Solar PV being embraced by ordinary Australians18th Jan 2013
Solar photovoltaic systems aren't just the domain of the rich and well-off.
That's what figures released by Synergy about WA solar power seem to indicate, according to the West Australian.
Instead, blue-collar suburbs and those with large populations of aging baby boomers appear to be the biggest drivers of the solar surge.
Electricity retailer Synergy released information showing where solar panel penetration was the greatest in WA, as the number of rooftop installations in Perth and the south west passed the milestone figure of 100,000.
Working class Canning Vale was the top suburb, with 2,239 residents owning a solar panel system as at December 19.
Next in line were Thornlie (1,513), Baldivis (1,376), Willetton (1299) and Ellenbrook (1198). Out of the top 20 biggest suburbs for solar, none were in affluent or inner-city areas.
Ian Milne, co-runner of a Perth solar company, told the West Australian that the figures did not come as a surprise to him.
He said that groups more sensitive to power bill increases - such as the retired or retiring and middle to lower-income households - were driving demand for solar.
"They see the power bill as a long-term risk to their income or savings and so it is self-protection on that impost that influences them," Mr Milne said.
WA residents with renewable energy systems can sell back excess energy to retailers under the state's Renewable Energy Buyback Scheme.

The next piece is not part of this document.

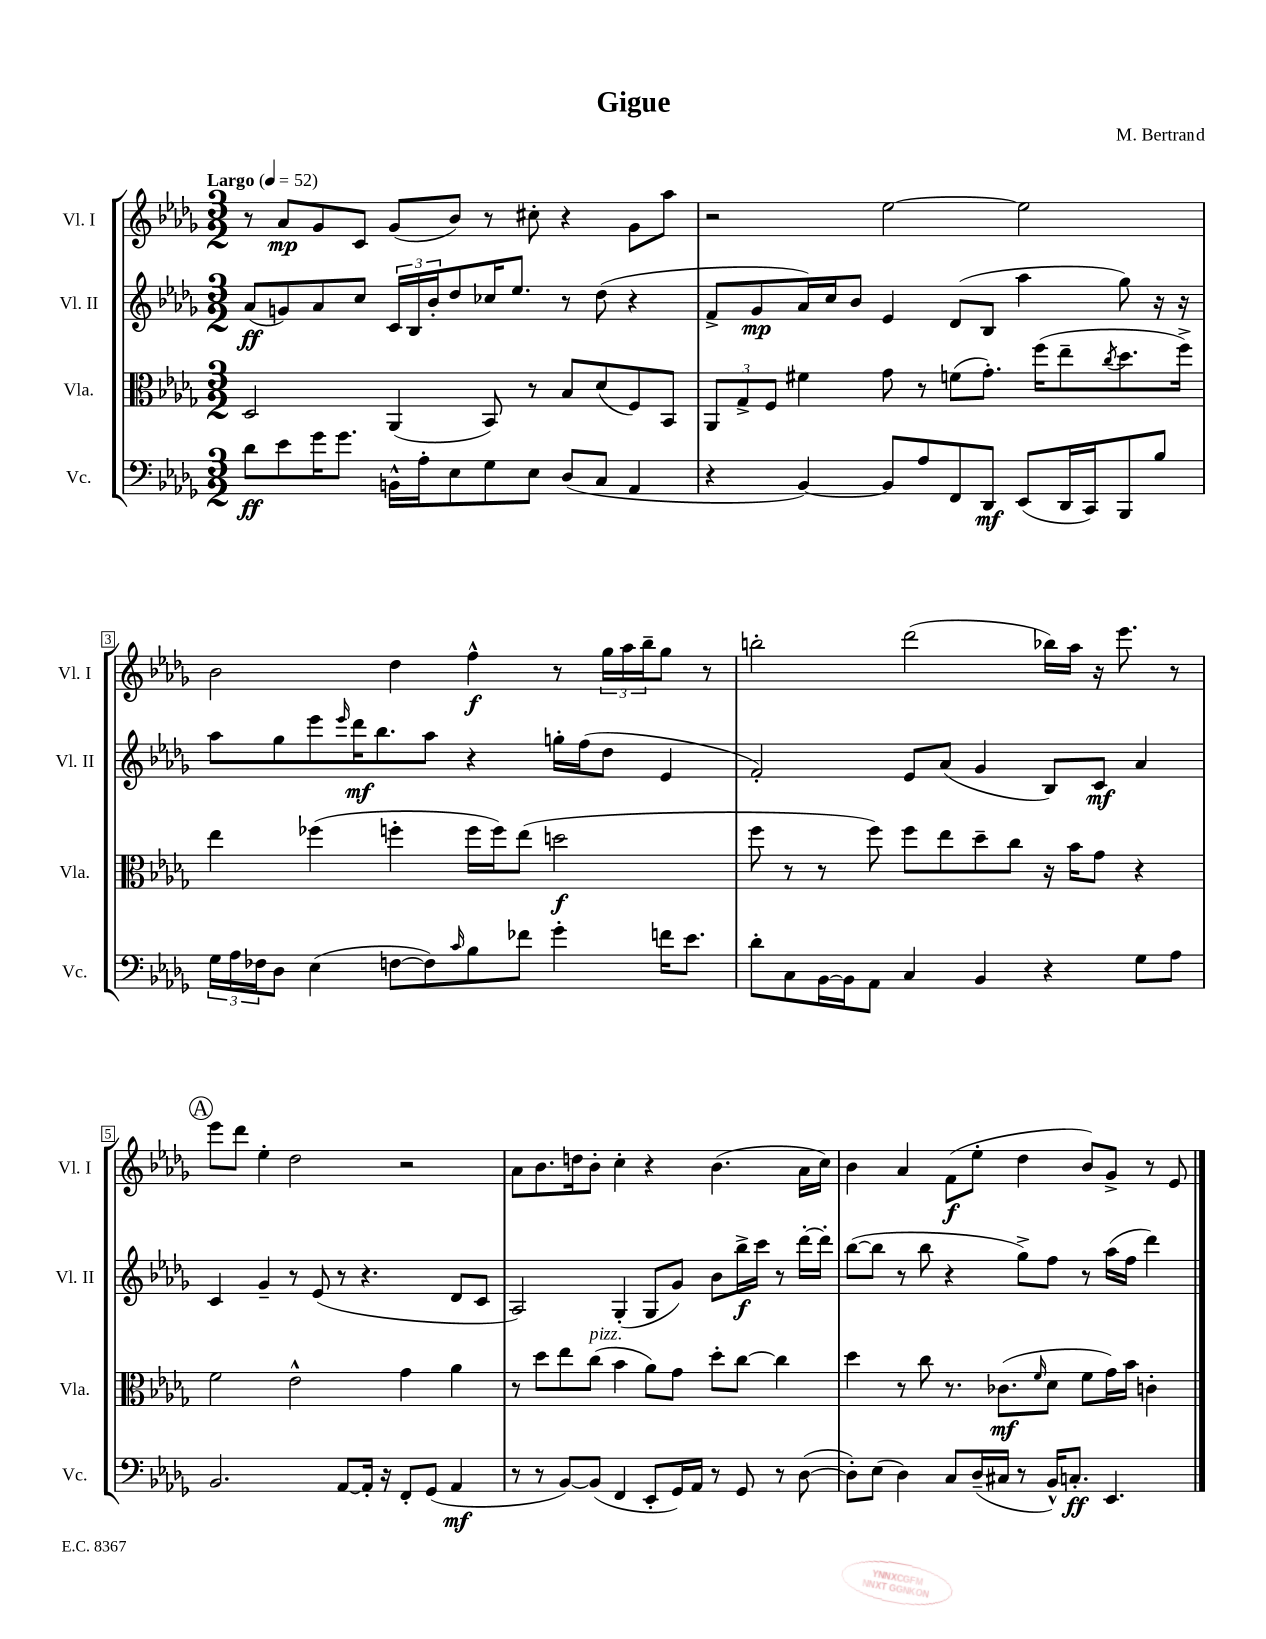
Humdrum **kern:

These figures illustrate that installing solar panels isn't merely for those hoping to reduce their carbon footprint and contribute to a better environment - it's actually a practical way to save money.
If the argument against climate change does not gain traction anytime soon, the future of solar power expansion may require more statistics like these - ones that argue for the practical economic benefits of renewable energy systems.